Dollar rally halted by dovish Fed and soft employment data


The dollar depreciated against most currencies last week on the back of the Fed’s dovish tone and a weak US jobs report.

The Japanese yen rose by more than 2% after massive intervention from Japanese authorities after the currency dipped to multi decade lows.

Improved economic performance supports the euro and sterling.

AUD outperforms as high inflation hints at more RBA rate hikes.


The Federal Reserve last week made it clear to markets that the bar for thinking about new rate increases in the US is quite high, and recent data are nowhere near enough to reach it.

The dollar fell in the aftermath of Chair Powell’s press conference, and the sell-off picked up some steam after a weaker than expected April payrolls report out of the US. In the end, the dollar sell-off was fairly moderate against most major currencies with the glaring exception of the Yen, up over 2% after massive intervention from Japanese authorities after the currency dipped to multi decade lows.

This week is light in data, and shortened by the May first holiday in London, the main currency trading centre in the world. Nevertheless, interest will centre on the UK, where we will get first quarter GDP data just prior to the Bank of England May meeting on Thursday. Beyond that, focus will be on a batch of Federal Reserve and ECB speakers throughout the week. Currency markets are likely to maintain a holding pattern until we receive the next batch of the all important inflation data out of the various economic areas.
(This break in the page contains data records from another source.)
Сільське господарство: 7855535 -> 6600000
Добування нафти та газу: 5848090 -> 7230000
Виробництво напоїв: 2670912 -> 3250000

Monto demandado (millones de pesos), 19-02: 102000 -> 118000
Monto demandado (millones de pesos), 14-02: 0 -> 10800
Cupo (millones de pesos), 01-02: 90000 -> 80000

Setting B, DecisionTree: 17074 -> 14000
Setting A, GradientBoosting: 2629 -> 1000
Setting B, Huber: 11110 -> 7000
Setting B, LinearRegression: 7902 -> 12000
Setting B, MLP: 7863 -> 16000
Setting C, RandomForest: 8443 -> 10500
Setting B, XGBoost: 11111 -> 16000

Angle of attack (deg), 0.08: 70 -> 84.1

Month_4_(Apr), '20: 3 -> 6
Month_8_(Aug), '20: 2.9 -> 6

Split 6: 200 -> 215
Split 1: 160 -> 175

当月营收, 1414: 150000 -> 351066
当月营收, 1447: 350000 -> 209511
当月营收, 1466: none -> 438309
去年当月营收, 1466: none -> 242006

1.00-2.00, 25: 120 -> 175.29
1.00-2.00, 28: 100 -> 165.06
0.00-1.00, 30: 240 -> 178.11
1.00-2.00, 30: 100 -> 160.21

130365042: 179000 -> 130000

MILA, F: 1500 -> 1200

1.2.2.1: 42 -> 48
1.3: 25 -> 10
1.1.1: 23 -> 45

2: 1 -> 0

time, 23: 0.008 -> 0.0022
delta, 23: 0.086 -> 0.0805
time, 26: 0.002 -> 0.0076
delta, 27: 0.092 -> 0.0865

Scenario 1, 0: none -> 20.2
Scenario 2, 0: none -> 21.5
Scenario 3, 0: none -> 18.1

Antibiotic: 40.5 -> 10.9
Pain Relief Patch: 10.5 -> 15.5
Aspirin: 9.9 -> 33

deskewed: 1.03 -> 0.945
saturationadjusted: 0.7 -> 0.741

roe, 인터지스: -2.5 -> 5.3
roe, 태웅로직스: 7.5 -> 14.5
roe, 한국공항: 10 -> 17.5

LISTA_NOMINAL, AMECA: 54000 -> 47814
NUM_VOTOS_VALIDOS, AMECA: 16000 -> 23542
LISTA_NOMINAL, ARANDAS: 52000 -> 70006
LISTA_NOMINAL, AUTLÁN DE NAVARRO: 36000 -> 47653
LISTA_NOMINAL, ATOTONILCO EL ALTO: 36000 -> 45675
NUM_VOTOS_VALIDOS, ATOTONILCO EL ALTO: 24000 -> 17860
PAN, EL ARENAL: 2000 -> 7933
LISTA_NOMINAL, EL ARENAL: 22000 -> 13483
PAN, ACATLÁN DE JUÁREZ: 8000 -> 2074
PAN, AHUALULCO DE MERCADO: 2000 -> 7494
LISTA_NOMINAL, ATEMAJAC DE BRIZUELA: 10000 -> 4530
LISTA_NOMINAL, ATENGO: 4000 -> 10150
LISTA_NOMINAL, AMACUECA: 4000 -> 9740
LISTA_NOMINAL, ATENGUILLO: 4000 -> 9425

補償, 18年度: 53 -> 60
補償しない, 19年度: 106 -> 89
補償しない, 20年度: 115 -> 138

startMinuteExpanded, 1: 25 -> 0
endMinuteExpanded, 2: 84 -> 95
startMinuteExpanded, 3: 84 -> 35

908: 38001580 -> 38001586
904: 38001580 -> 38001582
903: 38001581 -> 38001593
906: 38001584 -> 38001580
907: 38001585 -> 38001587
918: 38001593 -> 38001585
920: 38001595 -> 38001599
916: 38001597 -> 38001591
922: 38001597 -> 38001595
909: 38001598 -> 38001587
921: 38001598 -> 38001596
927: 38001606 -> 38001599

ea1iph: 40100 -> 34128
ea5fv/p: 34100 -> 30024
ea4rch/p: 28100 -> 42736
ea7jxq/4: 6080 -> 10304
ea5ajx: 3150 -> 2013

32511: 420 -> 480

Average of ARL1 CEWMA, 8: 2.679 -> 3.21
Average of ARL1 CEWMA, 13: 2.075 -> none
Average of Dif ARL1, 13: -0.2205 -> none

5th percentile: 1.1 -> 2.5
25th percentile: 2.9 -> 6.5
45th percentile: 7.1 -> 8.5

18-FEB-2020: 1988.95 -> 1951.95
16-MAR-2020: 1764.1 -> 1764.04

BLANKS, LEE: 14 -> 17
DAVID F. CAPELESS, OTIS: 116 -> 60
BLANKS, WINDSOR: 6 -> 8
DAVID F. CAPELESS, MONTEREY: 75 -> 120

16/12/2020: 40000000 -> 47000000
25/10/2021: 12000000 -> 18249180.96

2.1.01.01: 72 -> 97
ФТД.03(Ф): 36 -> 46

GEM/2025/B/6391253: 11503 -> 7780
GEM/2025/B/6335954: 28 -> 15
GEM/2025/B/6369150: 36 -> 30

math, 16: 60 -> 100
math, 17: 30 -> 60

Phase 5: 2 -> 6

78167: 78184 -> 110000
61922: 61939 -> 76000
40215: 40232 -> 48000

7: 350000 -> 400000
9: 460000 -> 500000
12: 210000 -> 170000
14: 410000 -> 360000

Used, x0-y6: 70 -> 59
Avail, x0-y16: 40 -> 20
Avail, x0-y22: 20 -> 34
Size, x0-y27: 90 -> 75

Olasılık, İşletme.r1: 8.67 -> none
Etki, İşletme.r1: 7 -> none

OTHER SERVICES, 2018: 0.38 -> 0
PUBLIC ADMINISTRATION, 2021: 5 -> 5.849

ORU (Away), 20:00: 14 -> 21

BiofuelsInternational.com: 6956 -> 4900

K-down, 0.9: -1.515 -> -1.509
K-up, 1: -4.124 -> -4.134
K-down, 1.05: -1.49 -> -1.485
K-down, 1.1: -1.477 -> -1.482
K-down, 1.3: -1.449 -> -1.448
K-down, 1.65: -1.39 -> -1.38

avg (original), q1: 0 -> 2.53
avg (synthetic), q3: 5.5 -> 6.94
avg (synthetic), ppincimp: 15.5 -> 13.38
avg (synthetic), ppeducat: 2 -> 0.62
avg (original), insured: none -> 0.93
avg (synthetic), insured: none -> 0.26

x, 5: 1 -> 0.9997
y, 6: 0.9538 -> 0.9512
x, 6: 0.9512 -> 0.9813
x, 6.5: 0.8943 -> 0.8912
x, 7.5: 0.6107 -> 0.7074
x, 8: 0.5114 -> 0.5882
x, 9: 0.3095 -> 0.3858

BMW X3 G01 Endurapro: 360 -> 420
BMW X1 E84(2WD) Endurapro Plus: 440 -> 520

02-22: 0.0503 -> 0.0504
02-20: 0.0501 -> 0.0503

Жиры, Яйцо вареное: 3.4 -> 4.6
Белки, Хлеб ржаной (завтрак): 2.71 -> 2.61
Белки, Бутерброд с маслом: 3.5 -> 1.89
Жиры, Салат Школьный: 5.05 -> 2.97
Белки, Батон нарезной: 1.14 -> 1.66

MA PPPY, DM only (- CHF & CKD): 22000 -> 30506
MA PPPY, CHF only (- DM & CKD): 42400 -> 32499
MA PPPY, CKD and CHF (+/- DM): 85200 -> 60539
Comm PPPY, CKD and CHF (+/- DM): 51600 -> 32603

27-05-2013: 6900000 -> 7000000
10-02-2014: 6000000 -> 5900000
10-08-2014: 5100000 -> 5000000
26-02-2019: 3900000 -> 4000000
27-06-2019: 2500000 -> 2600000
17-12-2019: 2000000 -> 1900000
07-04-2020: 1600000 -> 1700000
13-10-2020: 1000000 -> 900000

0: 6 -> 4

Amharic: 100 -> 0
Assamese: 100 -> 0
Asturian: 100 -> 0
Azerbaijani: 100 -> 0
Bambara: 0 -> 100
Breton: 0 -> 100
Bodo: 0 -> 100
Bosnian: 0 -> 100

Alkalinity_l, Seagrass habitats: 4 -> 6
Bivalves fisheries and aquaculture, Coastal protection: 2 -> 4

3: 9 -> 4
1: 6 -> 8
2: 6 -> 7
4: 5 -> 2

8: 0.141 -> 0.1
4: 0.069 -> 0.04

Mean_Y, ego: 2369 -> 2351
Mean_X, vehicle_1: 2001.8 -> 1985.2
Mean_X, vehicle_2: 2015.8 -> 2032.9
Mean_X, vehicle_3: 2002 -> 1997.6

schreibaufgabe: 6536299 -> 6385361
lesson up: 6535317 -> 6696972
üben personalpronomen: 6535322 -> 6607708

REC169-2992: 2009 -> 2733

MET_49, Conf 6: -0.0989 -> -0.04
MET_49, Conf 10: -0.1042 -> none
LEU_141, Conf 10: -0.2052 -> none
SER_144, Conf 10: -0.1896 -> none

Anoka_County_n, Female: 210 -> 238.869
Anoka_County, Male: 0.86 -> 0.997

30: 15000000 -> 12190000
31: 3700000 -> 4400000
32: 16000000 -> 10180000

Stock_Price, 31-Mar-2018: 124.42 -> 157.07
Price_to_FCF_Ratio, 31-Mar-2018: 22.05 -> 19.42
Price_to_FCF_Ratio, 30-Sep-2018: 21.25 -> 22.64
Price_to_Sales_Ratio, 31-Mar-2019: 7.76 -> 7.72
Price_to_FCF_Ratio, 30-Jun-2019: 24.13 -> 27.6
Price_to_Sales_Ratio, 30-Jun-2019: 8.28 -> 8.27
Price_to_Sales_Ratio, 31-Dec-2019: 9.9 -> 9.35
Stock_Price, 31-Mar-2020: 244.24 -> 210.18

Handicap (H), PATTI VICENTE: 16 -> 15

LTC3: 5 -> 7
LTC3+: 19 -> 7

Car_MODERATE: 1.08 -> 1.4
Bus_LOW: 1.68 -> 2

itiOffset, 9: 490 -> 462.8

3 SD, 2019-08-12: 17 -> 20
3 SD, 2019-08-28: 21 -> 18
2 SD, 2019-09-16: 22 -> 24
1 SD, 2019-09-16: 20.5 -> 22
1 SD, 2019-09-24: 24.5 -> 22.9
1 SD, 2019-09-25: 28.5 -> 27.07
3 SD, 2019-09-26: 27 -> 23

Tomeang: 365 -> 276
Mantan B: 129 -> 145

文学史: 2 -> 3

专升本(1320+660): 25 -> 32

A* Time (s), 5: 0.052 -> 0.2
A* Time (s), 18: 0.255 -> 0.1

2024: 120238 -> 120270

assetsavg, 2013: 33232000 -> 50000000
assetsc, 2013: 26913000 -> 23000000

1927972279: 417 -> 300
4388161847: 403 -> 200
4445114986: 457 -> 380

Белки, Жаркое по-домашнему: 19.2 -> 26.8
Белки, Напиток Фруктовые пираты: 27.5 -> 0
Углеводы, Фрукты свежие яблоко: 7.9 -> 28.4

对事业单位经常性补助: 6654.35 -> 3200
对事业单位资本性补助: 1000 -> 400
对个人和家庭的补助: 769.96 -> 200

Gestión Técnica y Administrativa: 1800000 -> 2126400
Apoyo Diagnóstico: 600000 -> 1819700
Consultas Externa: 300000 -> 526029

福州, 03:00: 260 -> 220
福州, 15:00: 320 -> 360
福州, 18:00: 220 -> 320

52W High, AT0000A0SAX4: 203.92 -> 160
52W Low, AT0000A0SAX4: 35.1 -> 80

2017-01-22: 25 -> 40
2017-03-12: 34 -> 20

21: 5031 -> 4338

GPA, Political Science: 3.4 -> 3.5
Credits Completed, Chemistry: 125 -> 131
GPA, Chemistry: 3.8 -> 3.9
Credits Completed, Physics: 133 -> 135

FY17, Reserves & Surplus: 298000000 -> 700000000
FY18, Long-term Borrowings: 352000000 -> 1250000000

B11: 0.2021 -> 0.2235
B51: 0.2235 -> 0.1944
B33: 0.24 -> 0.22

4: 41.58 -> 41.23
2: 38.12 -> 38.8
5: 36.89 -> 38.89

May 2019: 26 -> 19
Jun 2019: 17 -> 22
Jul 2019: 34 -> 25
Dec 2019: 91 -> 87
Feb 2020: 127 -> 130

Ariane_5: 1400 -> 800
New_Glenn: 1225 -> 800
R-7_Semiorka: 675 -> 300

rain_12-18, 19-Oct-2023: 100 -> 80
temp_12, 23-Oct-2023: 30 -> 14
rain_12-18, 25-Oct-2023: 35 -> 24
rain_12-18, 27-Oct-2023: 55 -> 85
For now, it seems like it will be increasingly difficult for the dollar to keep rising from already very expensive levels absent serious surprises in inflation data.



The two big events out of the US last week, the FOMC meeting and the April payrolls report, confirmed that it will be very difficult to see additional hikes out of the Federal Reserve. Chair Powell struck a slightly dovish note at the press conference after the meeting, suggesting that the Fed is not yet excessively worried about the rebound in inflation, and that the threshold for hikes is high and nowhere near being met yet. The payroll report was softer than expected, and specifically showed that wage growth is decelerating, as average earnings grew at the slowest pace since June 2021, in spite of the still tight labour market.

This week is light in news, and markets’ attention will be focused on a battery of speeches by Federal Reserve officials.



Both the April flash inflation number and the first-quarter GDP report out of the Eurozone hinted that the gap between the Eurozone and the US economies may narrow from here. Inflation provided the first upward surprise in a while, as the core index came out somewhat higher than expected. The GDP report provided a more positive surprise, growing nearly 1% on the quarter in annualised terms, triple the expected rate, and confirming that the economy has moved on beyond last year’s technical recession.

No critical news is expected out of the Eurozone this week, but we would expect the common currency to continue drifting upwards on the back of the better economic tone.



Sterling has outperformed all other G10 currencies in 2024 save for the US dollar, on the back of high interest rates, expectations that they will be kept high for longer, and now a string of positive developments on growth and the economy.

The former two will be tested this week at the Bank of England meeting on Thursday, where we expect to see some clarification of the MPC’s expectations for the timing of the first cut. Right now, markets do not expect this to happen till late summer at the earliest. Any validation of this outlook from Bank of England officials would add fuel to the Pound’s rally.